[Stored data]
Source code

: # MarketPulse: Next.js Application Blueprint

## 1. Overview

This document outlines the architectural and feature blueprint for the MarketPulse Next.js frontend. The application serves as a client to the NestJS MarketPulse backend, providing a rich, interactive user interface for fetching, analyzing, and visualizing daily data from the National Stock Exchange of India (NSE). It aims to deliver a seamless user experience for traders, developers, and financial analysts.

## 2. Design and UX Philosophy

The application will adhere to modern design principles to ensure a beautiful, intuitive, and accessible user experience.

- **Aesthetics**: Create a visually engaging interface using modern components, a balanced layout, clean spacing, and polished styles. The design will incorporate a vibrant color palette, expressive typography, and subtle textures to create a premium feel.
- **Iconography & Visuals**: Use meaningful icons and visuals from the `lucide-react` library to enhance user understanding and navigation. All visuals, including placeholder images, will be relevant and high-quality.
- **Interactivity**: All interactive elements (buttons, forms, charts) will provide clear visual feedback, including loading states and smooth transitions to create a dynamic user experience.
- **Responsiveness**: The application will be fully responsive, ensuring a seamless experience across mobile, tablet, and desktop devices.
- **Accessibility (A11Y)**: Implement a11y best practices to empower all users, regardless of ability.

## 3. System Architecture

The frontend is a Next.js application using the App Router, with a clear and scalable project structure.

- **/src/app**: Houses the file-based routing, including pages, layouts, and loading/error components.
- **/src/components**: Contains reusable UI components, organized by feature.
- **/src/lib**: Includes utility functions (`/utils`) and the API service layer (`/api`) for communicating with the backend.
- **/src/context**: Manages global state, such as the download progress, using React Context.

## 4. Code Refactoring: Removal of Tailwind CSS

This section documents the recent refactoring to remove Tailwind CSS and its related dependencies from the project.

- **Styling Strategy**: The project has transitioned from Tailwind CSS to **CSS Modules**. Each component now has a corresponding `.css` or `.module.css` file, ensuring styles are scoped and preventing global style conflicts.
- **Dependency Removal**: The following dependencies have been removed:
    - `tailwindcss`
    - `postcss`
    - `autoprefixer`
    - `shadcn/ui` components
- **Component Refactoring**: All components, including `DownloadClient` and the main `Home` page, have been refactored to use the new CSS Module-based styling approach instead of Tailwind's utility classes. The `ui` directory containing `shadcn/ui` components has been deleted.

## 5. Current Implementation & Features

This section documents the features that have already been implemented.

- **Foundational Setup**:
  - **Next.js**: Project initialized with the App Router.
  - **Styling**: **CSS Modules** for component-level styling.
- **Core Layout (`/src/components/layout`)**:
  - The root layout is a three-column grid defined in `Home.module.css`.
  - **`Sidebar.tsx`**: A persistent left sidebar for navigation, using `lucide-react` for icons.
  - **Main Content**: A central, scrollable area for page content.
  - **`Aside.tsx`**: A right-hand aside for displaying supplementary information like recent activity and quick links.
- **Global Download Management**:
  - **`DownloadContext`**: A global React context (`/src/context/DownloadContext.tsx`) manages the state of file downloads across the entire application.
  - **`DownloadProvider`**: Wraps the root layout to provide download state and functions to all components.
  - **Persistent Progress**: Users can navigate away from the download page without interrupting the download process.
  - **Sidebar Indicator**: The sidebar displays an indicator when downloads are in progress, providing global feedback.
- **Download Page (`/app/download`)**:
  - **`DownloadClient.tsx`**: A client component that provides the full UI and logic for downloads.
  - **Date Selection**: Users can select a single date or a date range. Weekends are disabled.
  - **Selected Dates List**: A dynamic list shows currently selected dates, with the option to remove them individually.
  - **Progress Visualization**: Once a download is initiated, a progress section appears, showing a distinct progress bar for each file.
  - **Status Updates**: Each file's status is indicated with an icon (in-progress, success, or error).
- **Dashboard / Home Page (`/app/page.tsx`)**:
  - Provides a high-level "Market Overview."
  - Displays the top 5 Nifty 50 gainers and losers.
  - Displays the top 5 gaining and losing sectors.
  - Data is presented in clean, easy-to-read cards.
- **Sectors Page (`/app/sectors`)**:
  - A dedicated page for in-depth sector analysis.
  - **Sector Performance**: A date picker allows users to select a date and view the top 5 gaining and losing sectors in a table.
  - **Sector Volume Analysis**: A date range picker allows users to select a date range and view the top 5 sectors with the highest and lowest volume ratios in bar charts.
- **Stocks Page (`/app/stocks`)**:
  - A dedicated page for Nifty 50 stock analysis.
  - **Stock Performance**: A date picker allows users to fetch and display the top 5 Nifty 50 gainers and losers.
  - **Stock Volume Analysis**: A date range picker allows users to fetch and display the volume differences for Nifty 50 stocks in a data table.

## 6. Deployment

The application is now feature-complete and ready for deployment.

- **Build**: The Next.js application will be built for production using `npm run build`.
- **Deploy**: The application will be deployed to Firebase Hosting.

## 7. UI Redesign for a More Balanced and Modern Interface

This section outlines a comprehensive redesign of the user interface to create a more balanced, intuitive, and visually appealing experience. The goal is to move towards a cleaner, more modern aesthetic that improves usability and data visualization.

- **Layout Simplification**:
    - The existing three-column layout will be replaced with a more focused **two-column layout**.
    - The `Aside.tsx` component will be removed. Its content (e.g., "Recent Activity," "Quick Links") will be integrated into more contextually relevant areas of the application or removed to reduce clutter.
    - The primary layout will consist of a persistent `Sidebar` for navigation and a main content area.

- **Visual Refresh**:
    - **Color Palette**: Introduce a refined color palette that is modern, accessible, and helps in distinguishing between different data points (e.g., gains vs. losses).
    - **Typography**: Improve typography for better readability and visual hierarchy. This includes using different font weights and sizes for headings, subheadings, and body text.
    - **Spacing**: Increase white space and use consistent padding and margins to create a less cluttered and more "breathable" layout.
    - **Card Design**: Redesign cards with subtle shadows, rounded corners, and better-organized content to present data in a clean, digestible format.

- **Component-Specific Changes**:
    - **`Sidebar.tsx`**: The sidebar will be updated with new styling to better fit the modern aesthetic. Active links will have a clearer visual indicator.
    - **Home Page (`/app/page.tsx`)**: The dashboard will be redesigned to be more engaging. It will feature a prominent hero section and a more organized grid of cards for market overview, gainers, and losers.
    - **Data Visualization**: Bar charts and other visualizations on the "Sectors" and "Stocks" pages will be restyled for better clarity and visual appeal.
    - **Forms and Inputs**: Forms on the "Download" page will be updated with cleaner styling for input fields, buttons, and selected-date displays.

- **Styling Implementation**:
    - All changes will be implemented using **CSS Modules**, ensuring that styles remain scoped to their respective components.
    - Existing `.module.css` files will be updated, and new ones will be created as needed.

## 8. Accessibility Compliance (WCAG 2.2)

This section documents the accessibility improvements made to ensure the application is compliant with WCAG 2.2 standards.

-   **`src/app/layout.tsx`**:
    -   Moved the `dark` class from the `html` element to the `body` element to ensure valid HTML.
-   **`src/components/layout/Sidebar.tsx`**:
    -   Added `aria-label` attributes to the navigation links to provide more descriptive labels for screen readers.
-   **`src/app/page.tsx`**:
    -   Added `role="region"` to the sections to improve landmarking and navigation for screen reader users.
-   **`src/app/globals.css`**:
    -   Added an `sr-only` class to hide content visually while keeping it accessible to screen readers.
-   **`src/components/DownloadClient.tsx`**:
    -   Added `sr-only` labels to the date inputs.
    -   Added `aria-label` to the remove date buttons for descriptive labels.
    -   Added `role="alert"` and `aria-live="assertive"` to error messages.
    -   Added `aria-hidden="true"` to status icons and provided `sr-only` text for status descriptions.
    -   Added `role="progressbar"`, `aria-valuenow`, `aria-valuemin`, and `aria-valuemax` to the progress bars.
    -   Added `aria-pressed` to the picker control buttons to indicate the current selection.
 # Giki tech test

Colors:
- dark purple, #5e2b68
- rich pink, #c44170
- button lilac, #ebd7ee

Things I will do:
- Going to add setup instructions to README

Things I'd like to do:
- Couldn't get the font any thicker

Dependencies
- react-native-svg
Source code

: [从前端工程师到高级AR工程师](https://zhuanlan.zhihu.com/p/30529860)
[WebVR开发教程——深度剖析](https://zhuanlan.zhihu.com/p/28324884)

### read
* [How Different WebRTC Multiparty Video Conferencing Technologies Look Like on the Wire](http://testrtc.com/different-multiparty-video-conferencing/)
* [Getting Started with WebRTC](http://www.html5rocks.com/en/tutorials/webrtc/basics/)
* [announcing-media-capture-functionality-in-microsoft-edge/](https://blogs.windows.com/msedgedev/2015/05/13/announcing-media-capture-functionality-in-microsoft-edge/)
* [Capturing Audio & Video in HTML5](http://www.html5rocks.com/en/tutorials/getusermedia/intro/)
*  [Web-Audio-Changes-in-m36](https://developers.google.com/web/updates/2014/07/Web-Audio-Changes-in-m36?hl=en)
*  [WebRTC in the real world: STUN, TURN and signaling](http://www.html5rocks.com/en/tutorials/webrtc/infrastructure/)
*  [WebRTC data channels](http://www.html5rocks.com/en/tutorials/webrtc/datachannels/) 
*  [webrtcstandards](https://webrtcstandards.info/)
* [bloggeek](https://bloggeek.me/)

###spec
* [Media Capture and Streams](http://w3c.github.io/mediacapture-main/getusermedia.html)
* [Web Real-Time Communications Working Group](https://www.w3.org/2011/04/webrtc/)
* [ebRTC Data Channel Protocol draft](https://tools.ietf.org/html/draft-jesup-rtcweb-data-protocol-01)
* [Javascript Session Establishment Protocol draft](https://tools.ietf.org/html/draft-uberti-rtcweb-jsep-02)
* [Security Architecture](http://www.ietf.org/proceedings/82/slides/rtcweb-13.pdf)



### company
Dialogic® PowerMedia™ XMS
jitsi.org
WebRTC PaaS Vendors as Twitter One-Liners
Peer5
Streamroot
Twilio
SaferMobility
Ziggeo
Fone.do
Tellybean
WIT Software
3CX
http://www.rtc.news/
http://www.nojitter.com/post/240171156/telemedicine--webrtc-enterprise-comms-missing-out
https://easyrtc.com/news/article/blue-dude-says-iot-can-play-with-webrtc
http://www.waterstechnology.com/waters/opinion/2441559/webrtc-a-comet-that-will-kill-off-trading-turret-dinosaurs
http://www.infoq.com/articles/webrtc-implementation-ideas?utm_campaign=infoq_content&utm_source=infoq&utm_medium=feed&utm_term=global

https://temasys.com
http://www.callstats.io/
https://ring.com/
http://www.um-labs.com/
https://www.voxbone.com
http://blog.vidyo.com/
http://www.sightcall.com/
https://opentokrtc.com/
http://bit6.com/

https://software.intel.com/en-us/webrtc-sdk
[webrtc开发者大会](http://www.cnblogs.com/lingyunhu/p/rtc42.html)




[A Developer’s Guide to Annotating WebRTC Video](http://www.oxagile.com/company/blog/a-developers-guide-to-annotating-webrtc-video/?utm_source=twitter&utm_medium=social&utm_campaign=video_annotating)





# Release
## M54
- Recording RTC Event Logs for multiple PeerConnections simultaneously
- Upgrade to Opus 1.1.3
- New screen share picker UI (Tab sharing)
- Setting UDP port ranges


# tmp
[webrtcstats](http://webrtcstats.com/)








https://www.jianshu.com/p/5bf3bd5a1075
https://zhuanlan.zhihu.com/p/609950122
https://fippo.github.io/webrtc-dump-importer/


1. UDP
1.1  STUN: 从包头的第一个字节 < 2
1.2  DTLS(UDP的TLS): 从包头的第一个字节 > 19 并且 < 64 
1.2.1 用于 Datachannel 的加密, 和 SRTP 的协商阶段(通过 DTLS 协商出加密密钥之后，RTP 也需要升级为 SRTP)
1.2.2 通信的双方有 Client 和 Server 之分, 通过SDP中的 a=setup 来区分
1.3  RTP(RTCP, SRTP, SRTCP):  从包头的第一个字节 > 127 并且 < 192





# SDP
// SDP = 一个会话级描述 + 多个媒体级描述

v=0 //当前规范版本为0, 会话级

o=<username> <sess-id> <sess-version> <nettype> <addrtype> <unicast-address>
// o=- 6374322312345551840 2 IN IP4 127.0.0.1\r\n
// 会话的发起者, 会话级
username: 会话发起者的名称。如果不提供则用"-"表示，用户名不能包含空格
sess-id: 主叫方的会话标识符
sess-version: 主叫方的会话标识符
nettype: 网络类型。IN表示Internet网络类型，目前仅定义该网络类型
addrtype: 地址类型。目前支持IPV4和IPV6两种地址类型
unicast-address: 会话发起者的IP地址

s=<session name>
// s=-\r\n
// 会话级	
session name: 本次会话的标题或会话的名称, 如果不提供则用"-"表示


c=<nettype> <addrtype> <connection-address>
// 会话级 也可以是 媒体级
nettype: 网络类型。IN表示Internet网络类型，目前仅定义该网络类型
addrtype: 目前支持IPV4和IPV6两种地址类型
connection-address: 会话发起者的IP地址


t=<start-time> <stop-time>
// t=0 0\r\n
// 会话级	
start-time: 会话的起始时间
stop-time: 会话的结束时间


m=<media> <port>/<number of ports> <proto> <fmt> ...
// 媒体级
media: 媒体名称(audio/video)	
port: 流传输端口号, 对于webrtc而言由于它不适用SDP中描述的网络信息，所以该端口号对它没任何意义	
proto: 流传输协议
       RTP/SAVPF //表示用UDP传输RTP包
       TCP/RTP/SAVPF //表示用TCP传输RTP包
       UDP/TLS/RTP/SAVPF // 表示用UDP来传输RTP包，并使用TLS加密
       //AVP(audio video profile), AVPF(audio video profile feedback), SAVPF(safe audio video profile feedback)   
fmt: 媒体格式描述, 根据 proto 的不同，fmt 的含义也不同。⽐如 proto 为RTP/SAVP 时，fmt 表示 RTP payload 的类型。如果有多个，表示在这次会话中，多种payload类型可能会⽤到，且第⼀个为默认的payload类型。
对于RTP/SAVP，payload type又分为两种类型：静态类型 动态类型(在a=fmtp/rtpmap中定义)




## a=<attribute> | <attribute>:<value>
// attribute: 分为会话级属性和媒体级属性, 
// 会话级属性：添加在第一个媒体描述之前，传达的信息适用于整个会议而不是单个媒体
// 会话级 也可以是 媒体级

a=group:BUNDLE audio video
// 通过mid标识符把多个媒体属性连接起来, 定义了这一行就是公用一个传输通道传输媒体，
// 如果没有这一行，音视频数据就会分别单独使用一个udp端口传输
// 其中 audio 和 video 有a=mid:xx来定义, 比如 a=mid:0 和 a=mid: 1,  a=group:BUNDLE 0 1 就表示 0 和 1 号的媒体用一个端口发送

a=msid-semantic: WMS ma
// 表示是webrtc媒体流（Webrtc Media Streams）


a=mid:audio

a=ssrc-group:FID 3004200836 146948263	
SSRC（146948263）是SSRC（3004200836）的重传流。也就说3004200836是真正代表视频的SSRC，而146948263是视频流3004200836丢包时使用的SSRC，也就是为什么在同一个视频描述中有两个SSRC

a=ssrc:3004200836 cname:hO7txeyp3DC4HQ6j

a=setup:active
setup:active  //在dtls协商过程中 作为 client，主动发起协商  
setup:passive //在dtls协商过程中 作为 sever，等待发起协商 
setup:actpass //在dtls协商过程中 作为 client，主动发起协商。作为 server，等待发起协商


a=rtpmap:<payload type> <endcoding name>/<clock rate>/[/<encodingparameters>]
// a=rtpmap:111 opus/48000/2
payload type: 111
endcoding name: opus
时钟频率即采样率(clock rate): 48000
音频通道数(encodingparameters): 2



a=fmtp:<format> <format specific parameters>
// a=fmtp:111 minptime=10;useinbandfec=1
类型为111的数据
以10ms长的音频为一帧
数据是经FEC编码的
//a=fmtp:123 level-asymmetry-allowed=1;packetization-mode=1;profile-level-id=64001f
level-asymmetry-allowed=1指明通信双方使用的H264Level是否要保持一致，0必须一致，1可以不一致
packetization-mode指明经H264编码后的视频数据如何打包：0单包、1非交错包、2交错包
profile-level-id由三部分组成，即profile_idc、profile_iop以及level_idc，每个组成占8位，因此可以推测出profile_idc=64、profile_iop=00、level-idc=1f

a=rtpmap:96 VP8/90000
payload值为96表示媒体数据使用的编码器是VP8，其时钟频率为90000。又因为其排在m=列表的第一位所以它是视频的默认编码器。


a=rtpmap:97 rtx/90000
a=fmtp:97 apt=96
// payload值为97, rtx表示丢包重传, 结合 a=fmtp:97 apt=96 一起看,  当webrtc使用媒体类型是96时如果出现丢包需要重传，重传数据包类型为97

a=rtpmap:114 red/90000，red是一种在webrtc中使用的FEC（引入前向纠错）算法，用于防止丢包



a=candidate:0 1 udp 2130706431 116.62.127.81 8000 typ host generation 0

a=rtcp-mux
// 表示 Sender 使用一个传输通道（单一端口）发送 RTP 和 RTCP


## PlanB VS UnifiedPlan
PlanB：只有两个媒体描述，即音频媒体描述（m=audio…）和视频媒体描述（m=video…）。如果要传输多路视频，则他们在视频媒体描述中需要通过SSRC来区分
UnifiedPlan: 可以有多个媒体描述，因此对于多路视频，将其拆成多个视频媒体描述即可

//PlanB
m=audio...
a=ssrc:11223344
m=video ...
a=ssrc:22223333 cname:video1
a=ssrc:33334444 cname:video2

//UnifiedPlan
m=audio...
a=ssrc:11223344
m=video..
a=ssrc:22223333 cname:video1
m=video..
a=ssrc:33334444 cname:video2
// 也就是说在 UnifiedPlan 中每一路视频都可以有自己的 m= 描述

_Request_. Find "- **Status Updates**: Each" in the entries above and copy that whole line exactly, then each line after it through the line that contains "- Displays the top 5 Nifty".

_Solution to the problem_.
  - **Status Updates**: Each file's status is indicated with an icon (in-progress, success, or error).
- **Dashboard / Home Page (`/app/page.tsx`)**:
  - Provides a high-level "Market Overview."
  - Displays the top 5 Nifty 50 gainers and losers.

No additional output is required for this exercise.